For 3pool specifically, 2 proposals will be needed, one to commit_transfer_ownership
and another to apply_transfer_ownership
to the new splitter contract.
Assessment
Pros | Cons |
---|---|
• Relatively painless for veCRV holders, as half of funding will come from revenue previously redistributed to LPs | • Risky and unsustainable: treasury will depend on fees from a single pool with one major LP rather than benefit from overall protocol growth |
• Flexible: can redirect part of the fees on targeted individual pools or pool types | • If other pools are added after 3pool, will need to handle burning as fees will be paid in LP tokens |
• Strategy is not exposed to the upside of crvUSD growth |
Strategy #2: Take a 10% cut of all DAO revenue
Overview
The cut would be applied directly on all revenue distributed to veCRV for a small decrease of 40bps in APR
The DAO currently generates $40m in revenue and 10% of that would start to cover operational expenses. This strategy yields steady stablecoin revenue that would grow with the protocol’s revenue. The cut would lower veCRV APR by an equivalent 10% which at current value is a small 40bps decrease.
There is currently USD $438 million in the veCRV contract, and the last weekly fee distribution was $333,121. Discounting lock times, this gives an APR of 3.95% ($333,121 / $438,000,000 * 52). With a 10% lower fee distribution, the APR would have been 3.55% instead. As a significant portion of the yield for CRV now comes from bribes and additional token emissions or incentives from liquid staking protocols, this should not decrease CRV’s attractiveness as a yield generating asset.
Deployment
This strategy would likewise use a FeeSplitter like contract which could be added as a hook to the Fee Collector’s Hooker contract. The contract would then take a portion of fees already converted to crvUSD and forward the remainder to the usual fee distribution contract for veCRV. Updating the hookers will require a single proposal/vote by the DAO.
Assessment
Pros | Cons |
---|---|
• Straightforward and easy to keep track of as there is one single point for splitting (as opposed to potentially multiple individual pools for strategy #1) | • Direct impact on incentives: each percentage point of fees redirected causes an equivalent percentage reduction in veCRV APR |
• Protocol treasury grows proportionally to overall protocol revenue | • Less flexible as we can’t target specific pools or products |
• Burning already handled, treasury accumulates crvUSD | |
• The %age of the cut can easily be adjusted up or down |
Final Destination of Funds
All funds taken from the protocol’s revenue will be redirected to the community fund.

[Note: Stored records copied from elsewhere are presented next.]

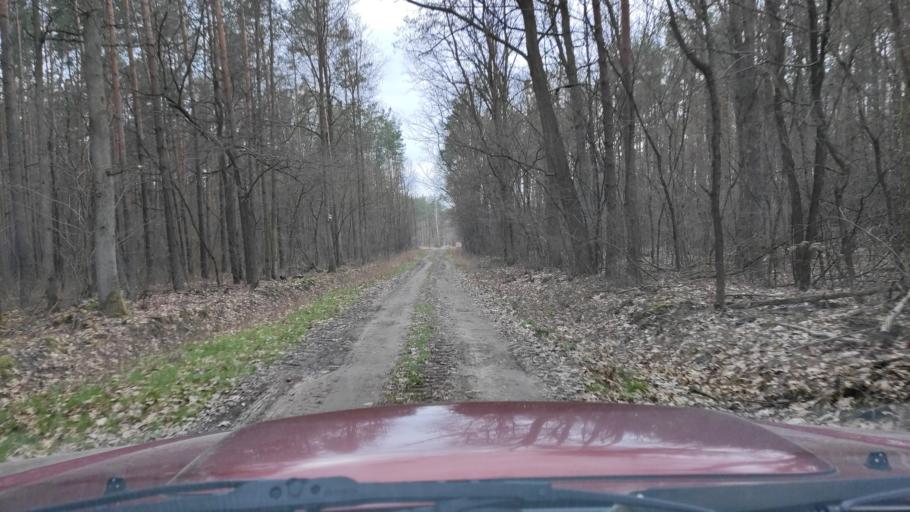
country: PL
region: Masovian Voivodeship
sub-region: Powiat kozienicki
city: Garbatka-Letnisko
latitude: 51.5101
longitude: 21.5459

This has the following advantages:
- The DAO maintains control over the funds, and any allocation from the treasury will require DAO approval
- The community fund has hitherto acted as an all-purpose money stash to pay for development, grants and insurance at the DAO’s discretion. This flexibility and vagueness of purpose are desirable features.

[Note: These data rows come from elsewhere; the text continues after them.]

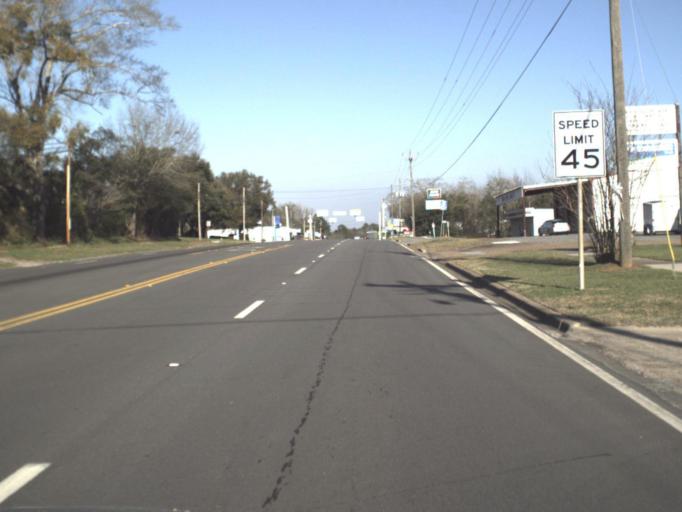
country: US
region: Florida
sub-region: Jackson County
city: Sneads
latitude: 30.7100
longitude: -84.9281
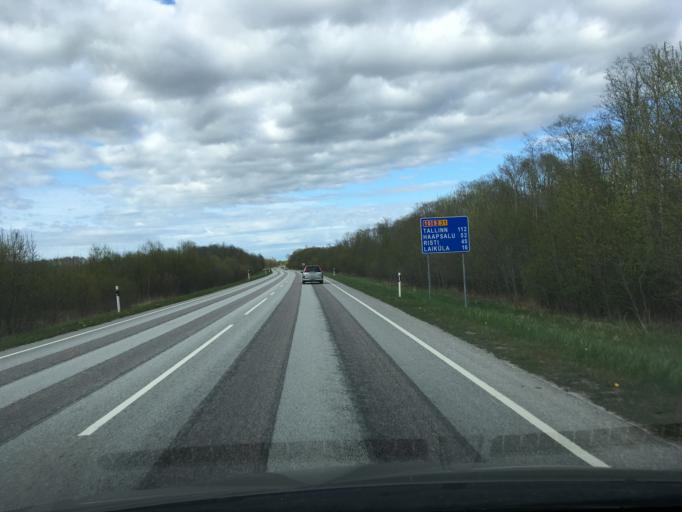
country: EE
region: Laeaene
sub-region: Lihula vald
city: Lihula
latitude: 58.6881
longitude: 23.8133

What this proposal is NOT about
- This proposal is NOT meant to start a debate on treasury management (what assets to hold in the treasury, what yield strategies to use)
- This proposal is NOT meant to start a debate on how to allocate the funds (Swiss Stake, grant council, autobribes, etc.)
While these are potentially interesting discussion topics, they are only worth discussing if the DAO has money. The DAO currently has no money. Let’s keep the discussion focused on ways the DAO can start making money.